# OBJECTIF DE L'EXERCICE
D'après l'article sur la préemption, combien de temps l'État a-t-il pour confirmer l'acte après la vente ?

# EXTRAIT À LIRE
· · · · ·

Ventes aux enchères

VENTES PUBLIQUES

La préemption, une procédure devenue très courante

Par Marie Potard · Le Journal des Arts

Le 17 janvier 2023 - 766 mots

Même si le nombre de préemptions est variable d’une année sur l’autre en fonction de ce qui se présente sur le marché, les musées y ont régulièrement recours.

Michel Colombe (1430-1515), Vierge à l’Enfant, vers 1500-1510, terre cuite, h. 102 cm.  Cette statue a été préemptée par le musée du Louvre en novembre 2022.© Studio Sebert
Michel Colombe (1430-1515), Vierge à l’Enfant, vers 1500-1510, terre cuite, h. 102 cm. Cette statue a été préemptée par le musée du Louvre en novembre 2022.
© Studio Sebert

Depuis la loi du 31 décembre 1921, l’État français dispose d’un droit de préemption qu’il peut exercer sur toute vente publique d’œuvres d’art et par l’effet duquel il se substitue à l’acheteur. Ce droit, conçu pour enrichir les collections publiques, ne doit être exercé qu’à l’égard d’œuvres présentant un intérêt patrimonial, historique ou scientifique majeur (l’article R123-2 du Code du Patrimoine énumère une liste relativement large d’objets susceptibles d’être préemptés). Dans la pratique, l’institution intéressée doit adresser au service des musées de France en amont de la vente, un dossier comprenant notamment une note scientifique présentant l’intérêt patrimonial de l’œuvre. En cas de réponse favorable, l’institution délègue à la vente un représentant habilité, qui y assiste en simple spectateur, sans participer aux enchères. Une fois le mot « adjugé » prononcé, il se manifeste en déclarant en général « préemption pour les Musées de France », tout en précisant le nom du musée bénéficiaire. Ses intentions ne sont donc dévoilées qu’au dernier moment, afin de ne pas freiner les enchères et décourager les acheteurs potentiels, ce qui fausserait le jeu. L’État dispose alors d’un délai de quinze jours pour confirmer l’acte.

· · · · ·

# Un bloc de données
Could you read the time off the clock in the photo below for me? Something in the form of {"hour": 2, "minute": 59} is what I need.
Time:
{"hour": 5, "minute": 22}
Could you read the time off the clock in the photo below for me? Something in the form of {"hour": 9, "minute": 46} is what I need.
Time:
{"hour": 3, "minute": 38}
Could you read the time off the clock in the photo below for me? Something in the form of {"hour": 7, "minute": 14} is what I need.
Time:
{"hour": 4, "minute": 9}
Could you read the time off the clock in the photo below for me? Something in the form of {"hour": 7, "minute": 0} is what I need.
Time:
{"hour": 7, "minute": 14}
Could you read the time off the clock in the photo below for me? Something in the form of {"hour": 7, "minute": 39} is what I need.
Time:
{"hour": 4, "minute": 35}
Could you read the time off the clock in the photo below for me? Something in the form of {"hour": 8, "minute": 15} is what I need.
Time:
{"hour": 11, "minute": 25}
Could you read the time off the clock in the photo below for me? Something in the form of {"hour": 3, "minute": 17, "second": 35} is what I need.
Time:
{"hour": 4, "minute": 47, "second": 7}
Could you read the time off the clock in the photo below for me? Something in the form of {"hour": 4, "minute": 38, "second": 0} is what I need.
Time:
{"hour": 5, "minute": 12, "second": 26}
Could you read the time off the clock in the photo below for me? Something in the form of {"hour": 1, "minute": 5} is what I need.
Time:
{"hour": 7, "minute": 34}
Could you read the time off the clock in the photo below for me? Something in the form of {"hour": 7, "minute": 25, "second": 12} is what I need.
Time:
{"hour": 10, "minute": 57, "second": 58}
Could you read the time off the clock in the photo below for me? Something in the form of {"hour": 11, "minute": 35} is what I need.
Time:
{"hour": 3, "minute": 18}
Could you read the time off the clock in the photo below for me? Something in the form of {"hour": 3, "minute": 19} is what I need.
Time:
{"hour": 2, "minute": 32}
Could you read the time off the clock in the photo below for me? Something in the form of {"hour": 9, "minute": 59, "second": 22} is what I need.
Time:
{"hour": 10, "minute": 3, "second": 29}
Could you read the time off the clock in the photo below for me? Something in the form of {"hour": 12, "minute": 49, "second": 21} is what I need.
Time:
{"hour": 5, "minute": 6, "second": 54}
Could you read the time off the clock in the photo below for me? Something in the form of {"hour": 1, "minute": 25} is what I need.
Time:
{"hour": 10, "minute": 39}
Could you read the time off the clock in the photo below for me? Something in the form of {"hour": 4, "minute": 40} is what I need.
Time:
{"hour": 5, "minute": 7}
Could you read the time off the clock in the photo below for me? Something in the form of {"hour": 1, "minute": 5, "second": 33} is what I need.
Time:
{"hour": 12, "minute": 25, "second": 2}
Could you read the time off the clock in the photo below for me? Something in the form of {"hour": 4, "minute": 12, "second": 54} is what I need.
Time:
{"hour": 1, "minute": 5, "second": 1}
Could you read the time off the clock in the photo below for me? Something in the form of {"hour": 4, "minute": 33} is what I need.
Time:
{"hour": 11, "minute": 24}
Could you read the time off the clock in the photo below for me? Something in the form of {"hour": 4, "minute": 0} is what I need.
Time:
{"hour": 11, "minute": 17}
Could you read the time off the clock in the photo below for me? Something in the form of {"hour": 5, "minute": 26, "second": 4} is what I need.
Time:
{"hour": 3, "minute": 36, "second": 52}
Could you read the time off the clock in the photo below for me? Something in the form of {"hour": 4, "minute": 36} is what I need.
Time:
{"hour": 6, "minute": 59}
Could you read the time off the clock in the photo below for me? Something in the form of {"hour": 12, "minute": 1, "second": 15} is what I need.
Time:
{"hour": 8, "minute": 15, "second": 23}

· · · · ·

# TÂCHE ACCOMPLIE
L'État a quinze jours pour confirmer l'acte.